The truth comes to her in brief, devastating flashbacks; in between, Arabella tries to go on living her easy, breezy life unaffected. Spoiler alert: It doesn't work. She takes solace in her friends, especially Kwame (Paapa Essiedu), a gay fitness instructor who's linked to Arabella by their shared history of sexual trauma, and in her work, where she's able to find some measure of control in writing about her experiences. It should be said that Michaela Coel, the award-winning actor who wrote and stars as Arabella in I May Destroy You, has been open about the fact that in 2016 she took a break from work to go to a bar with a friend, then woke up hours later at the office, unsure how she'd gotten there and what had happened. Later she pieced together that her drink had been spiked, and she'd been sexually assaulted. Does this give I May Destroy You a meta depth and power? It sure does. Is it simultaneously devastating and beautiful? It sure is. Should you watch? Yes.

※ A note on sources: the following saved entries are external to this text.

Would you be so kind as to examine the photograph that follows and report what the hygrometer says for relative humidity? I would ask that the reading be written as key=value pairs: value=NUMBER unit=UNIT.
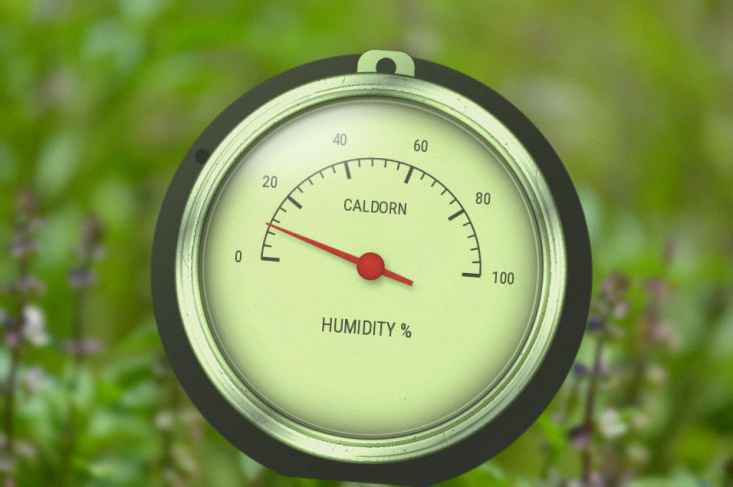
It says value=10 unit=%
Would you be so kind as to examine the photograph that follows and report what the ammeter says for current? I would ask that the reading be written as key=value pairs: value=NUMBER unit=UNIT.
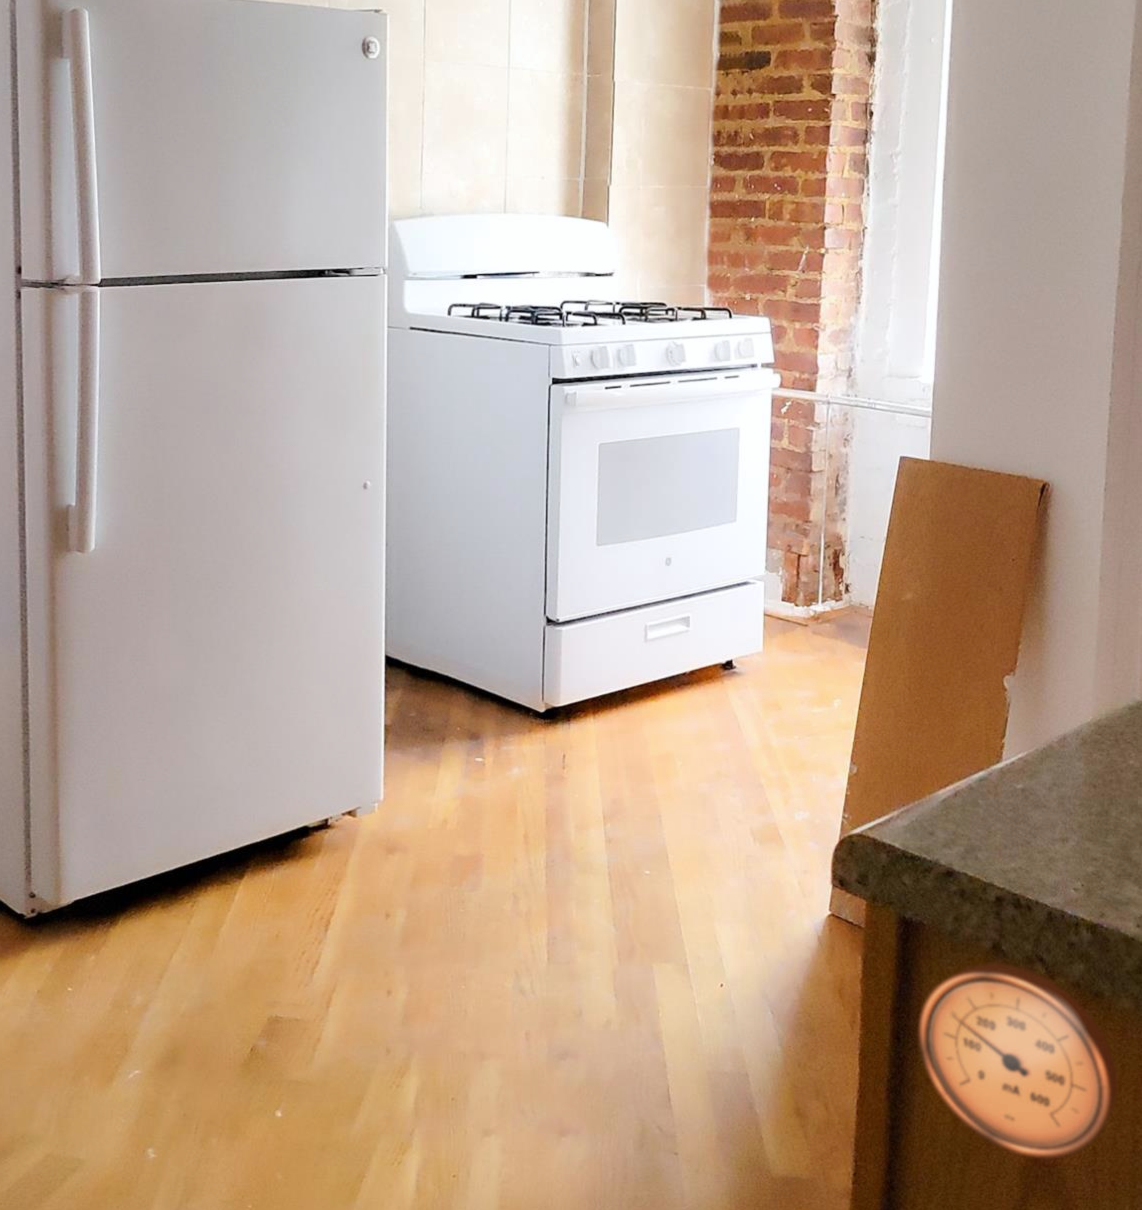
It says value=150 unit=mA
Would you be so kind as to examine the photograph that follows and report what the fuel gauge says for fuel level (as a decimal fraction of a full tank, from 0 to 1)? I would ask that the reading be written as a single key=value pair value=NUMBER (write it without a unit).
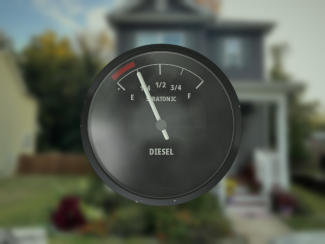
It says value=0.25
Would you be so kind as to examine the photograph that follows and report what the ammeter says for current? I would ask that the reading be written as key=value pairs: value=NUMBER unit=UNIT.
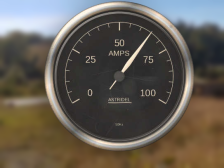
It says value=65 unit=A
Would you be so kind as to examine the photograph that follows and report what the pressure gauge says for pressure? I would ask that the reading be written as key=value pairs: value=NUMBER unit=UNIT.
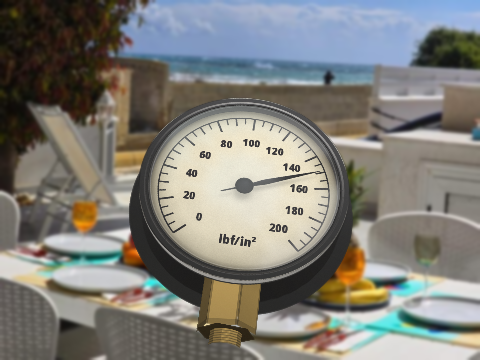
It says value=150 unit=psi
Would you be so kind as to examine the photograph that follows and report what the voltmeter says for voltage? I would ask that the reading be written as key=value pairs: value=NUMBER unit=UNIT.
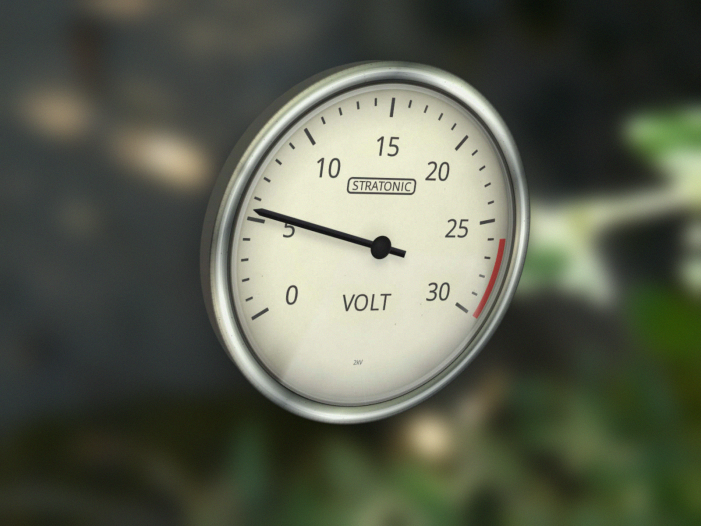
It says value=5.5 unit=V
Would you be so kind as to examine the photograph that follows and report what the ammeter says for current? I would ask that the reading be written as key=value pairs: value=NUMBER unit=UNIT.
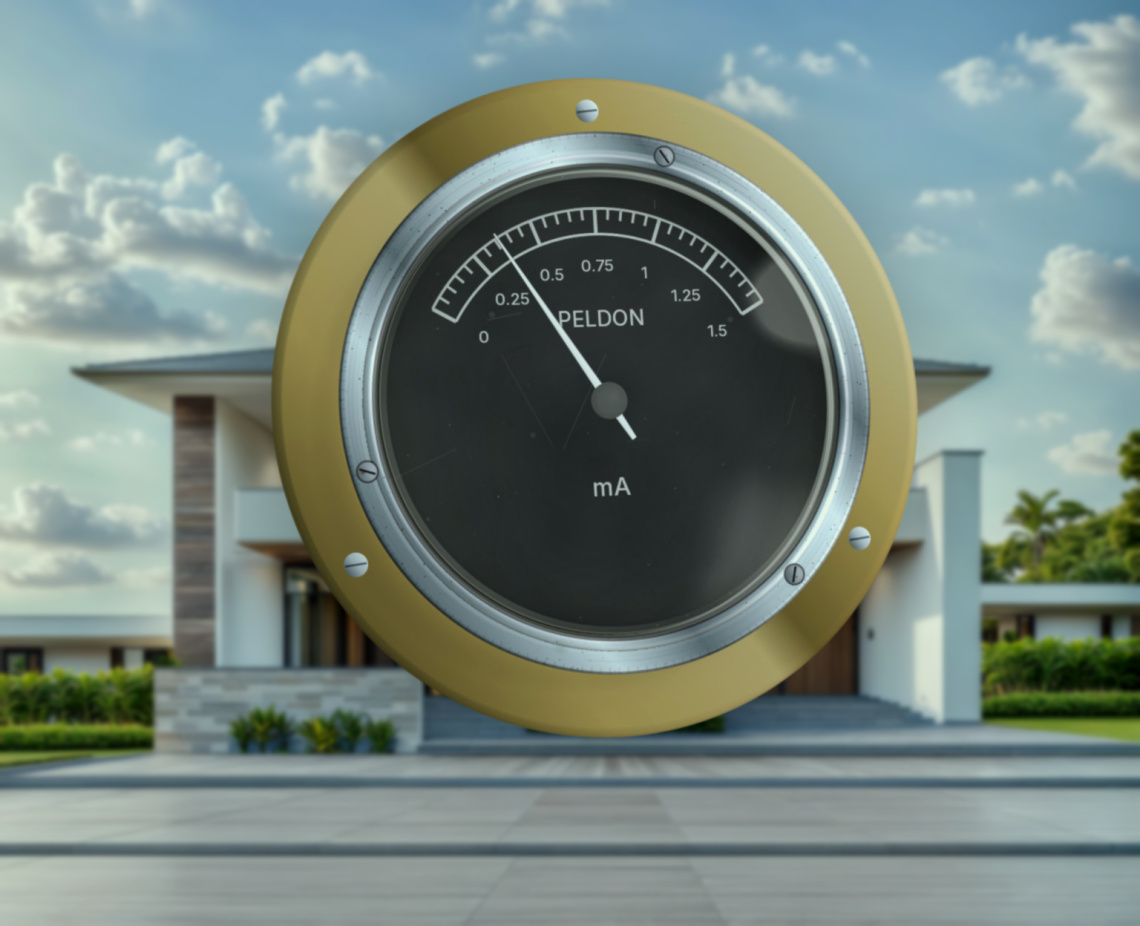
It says value=0.35 unit=mA
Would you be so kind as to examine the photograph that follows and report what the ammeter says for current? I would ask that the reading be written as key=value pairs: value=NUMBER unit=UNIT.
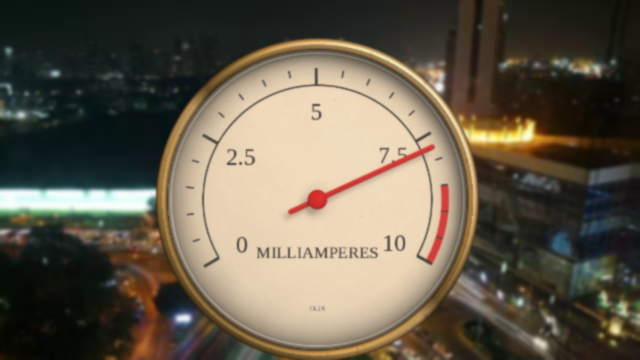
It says value=7.75 unit=mA
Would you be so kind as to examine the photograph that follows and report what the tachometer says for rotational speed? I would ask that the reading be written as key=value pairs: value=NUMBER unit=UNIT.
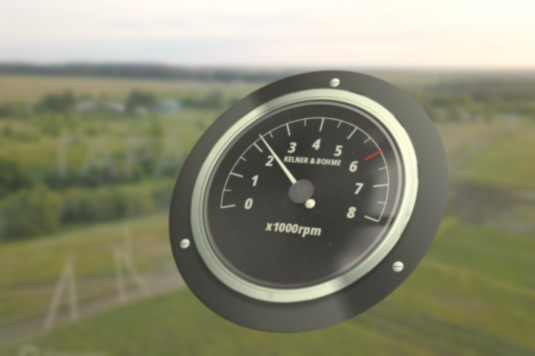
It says value=2250 unit=rpm
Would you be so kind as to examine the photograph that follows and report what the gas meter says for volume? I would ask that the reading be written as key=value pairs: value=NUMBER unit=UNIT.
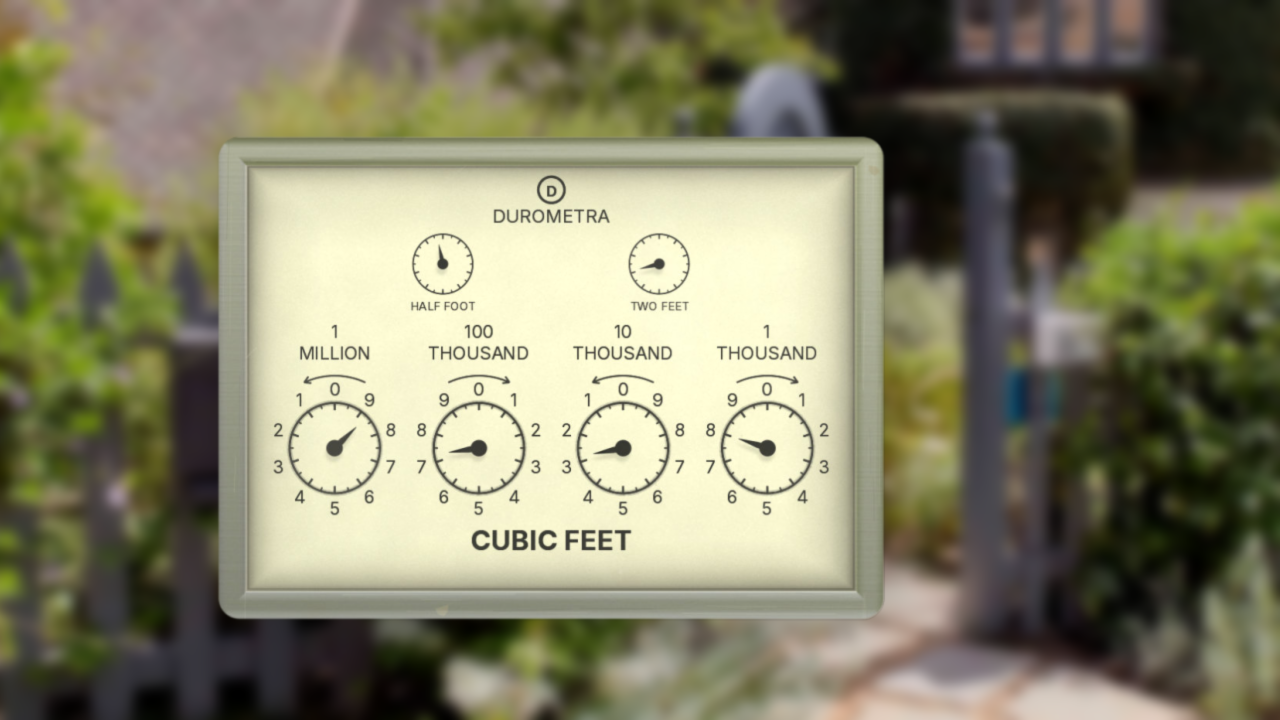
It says value=872800 unit=ft³
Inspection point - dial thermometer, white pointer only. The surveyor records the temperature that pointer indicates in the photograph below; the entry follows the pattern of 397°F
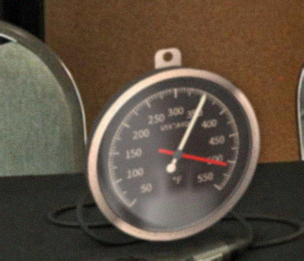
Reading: 350°F
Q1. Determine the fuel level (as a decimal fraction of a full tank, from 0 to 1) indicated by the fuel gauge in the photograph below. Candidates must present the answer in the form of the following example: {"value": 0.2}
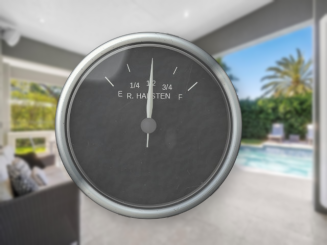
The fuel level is {"value": 0.5}
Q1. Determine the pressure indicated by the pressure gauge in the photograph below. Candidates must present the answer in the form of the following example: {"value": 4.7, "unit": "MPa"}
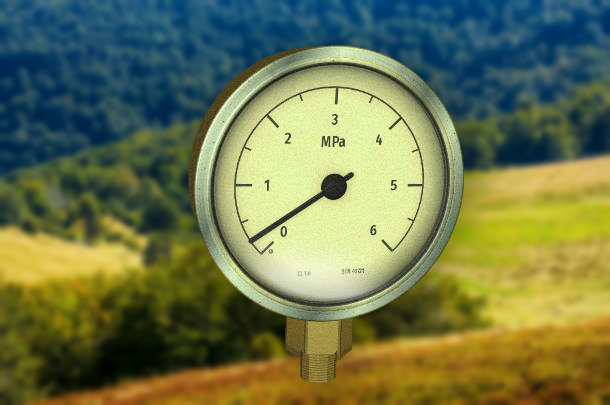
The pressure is {"value": 0.25, "unit": "MPa"}
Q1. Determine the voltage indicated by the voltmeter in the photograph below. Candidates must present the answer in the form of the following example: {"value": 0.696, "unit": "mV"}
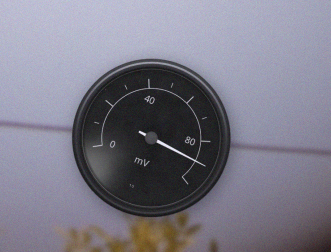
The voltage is {"value": 90, "unit": "mV"}
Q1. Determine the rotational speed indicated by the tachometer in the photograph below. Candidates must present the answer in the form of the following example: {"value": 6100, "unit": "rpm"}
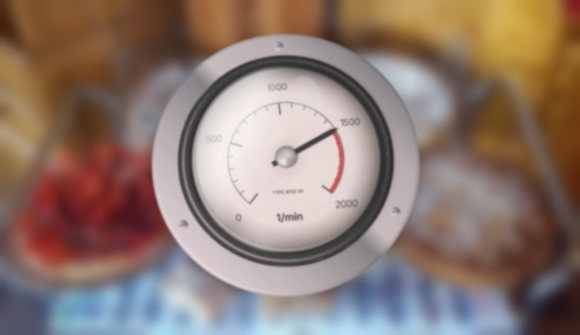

Talk to your kids about ...
Families can talk about movies and TV shows that are based on true stories. Which can you name? How do they tell their stories of victims and victimizers? Are there any aspects of these narratives that are exploitative, sensationalizing crime rather than telling stories sympathetically? Is I May Destroy You an example of a sympathetic or exploitative story? What's the difference?
Rape is a common plot point in dramas. Why? Think of some TV shows or movies where a rape takes place. What was the point of the rape in the show? To ramp up drama? To motivate a character to do something? To increase sympathy for the victim? Another reason? What is the reason sexual assault is depicted in I May Destroy You?